Adalet ve Kalkınma Partisi 2002 yılında yolsuzluk, yoksulluk ve yasaklarla yani “3Y” ile mücadele etmek için iktidara geldiğini ifade etmişti. Kuruluş deklarasyonunu “3Y” ile mücadele temeline dayandıran partinin bugün geldiğimiz noktada ise 3 alanda da hiç de iyi bir sınav veremediği ortada. Biz de seçmenin Türkiye’deki yolsuzluk algısını ve derinleşen yoksulluğunu merak ettik.
Araştırma sonuçlarına göre 2002 yılından bu yana Türkiye’de AKP döneminde yolsuzluğun arttığını düşünen seçmen yüzde 52,4’lere varıyor.
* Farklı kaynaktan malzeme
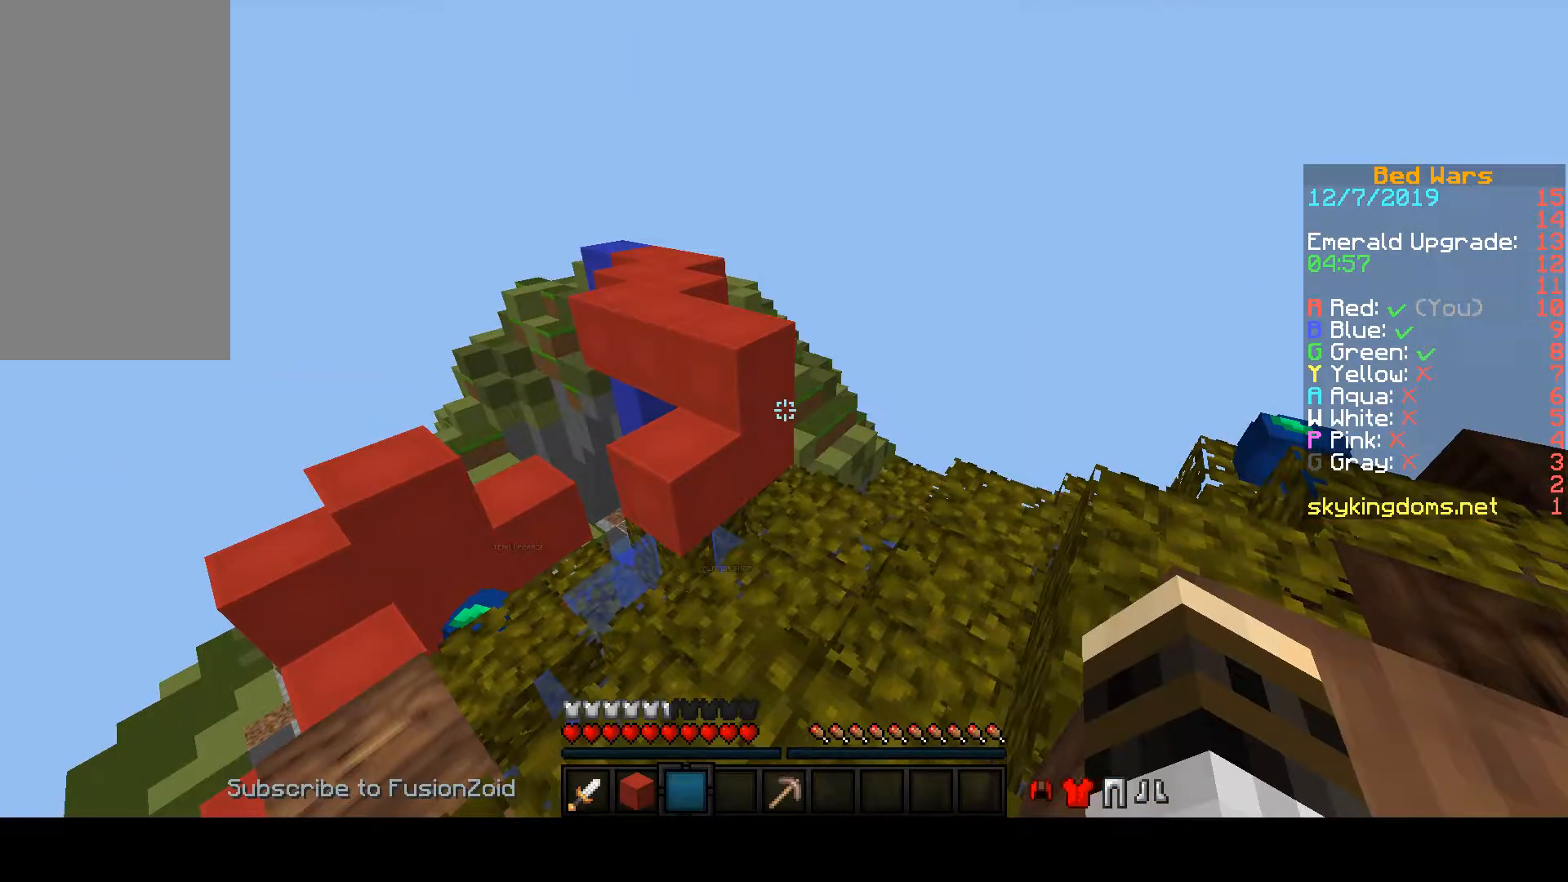
{"keys": [], "mouse": [], "events": []}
Üstelik partiler bazında kıyasladığımızda muhalif seçmenin yolsuzluğun arttığına dair algısı çok daha yüksek oranlarda.
“Sizce Türkiye’de ne derece yolsuzluk vardır?” sorusuna katılımcıların yüzde 77’si çok yolsuzluk vardır ve yolsuzluk vardır derken sadece yüzde 7,9’u Türkiye’de yolsuzluğun olmadığını söylemişlerdir. Sonucun partilere göre kırılımlarına baktığımızda ise yine muhalif seçmende yolsuzluk olduğu algısının çok daha yüksek boyutlara ulaştığını görmekteyiz. Aslında yolsuzluk algısının yüksek seviyelerde olması siyasal iktidarın yolsuzlukla mücadeleye bakışını önemli ölçüde ortaya koyuyor.
Daha da vahim olan bir diğer sonuç ise yolsuzluk yapanın gerekli cezayı alacağına inananların oranının yüzde 23,5 iken yaptığı yolsuzluğun yanına kalacağına inananların oranının yüzde 76,5 oranında olması. Bu inanç kaybı ne yazık ki yolsuzluğun toplum gözünde sıradanlaştırmasına hatta yolsuzluklara alışmış bir ülke haline gelmesine neden olduğu için oldukça tehlikeli.
Yolsuzluk toplumlar için yıkıcı etkiye sahip bir hastalık. Üstelik sadece ekonomik değil aynı zamanda sosyal ve politik yönden de topluma çok ağır maliyetleri söz konusu. Özellikle ekonominin, hukuka güvenin zayıf olduğu ülkelerde bu durum çok bulaşıcı hale gelebilir. Yolsuz ilerleyiş tüm sistemin bozulmasına yol açarken vatandaş ve devlet arasındaki sözleşmenin bozulmasına neden olur, sosyal dayanışmayı tehlikeye düşürür. Böylece gidişat kısır bir döngü içine girerek kronikleşir.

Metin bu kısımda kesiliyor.